Our work is qualified by our focus on GWG as a primary outcome of behaviour change interventions in pregnancy; more methodologically rigorous evidence is required to better support the relationship between GWG and maternal and neonatal health outcomes (41). Nonetheless, prenatal care guidelines point to healthy diet and regular PA during pregnancy as ways to limit GWG and so improve mother and child health outcomes (1,11). We adopted a health psychology perspective to explore reasons for mixed effects of dietary and activity-based interventions on GWG. It was not possible to fully exploit our approach in light of the methodology and reporting of existing interventions. Under-reporting of intervention components precludes accumulation of knowledge regarding the conditions in which behaviour change interventions will reduce GWG. Several recommendations for intervention design, evaluation and reporting arise from this work. First, techniques employed to change behaviour should be specified using standardized definitions (26,27). This would improve communication and permit replication of intervention content. Second, it is useful to assess behavioural outcomes, although we recognize this can be resource-intensive. Third, the anticipated psychological mechanisms underpinning behaviour change should be specified a priori and treated as outcomes.

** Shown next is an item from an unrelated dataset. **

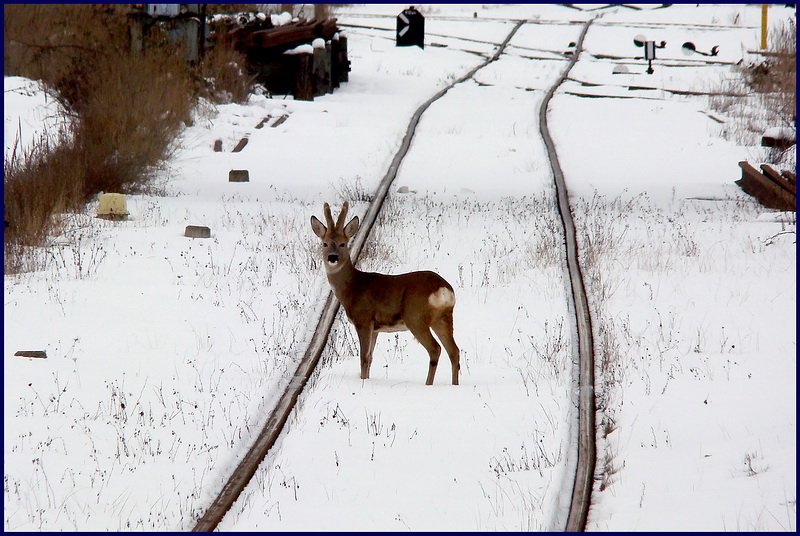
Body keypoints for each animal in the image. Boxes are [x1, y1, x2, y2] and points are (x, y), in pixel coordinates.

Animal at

Together, these would facilitate evaluation not only of whether behaviour change has translated into weight gain reduction, but whether an intervention has successfully changed behaviour, and through which psychological pathways this has occurred. Fourth, theory should be consulted more closely to select, apply and evaluate interventions, so as to draw upon scientific knowledge around the causes of behaviour change (42). Guidance for maximizing the utility of theory in this way is available (33). While journal word limits can prohibit publication of some details of intervention content, ensuring that study protocols which specify intervention elements are freely available would aid evidence synthesis (see Smith et al. (43)). Designing and reporting interventions in accordance with these principles would help to develop a more robust evidence base, and allow identification of how, when and for whom behavioural interventions in pregnancy reduce GWG.

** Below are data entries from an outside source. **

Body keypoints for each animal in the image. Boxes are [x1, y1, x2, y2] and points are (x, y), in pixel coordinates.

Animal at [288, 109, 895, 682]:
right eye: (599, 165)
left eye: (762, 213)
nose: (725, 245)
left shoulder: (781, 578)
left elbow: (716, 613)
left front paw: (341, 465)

Conflict of Interest Statement

BG, JW and HC declare that they have no conflicts of interest. LP has received payment from ILSI Europe as reimbursement of expenses incurred in attending a workshop on obese pregnancy and long-term outcomes, and was paid as a member of the Tate and Lyle Research Advisory Group from 2007 to 2010, prior to submission of this work.

Acknowledgements

We thank Laura Broomfield for input into the early stages of this work, and Isabelle Guelinckx and Tarja Kinnunen for providing further information on their studies.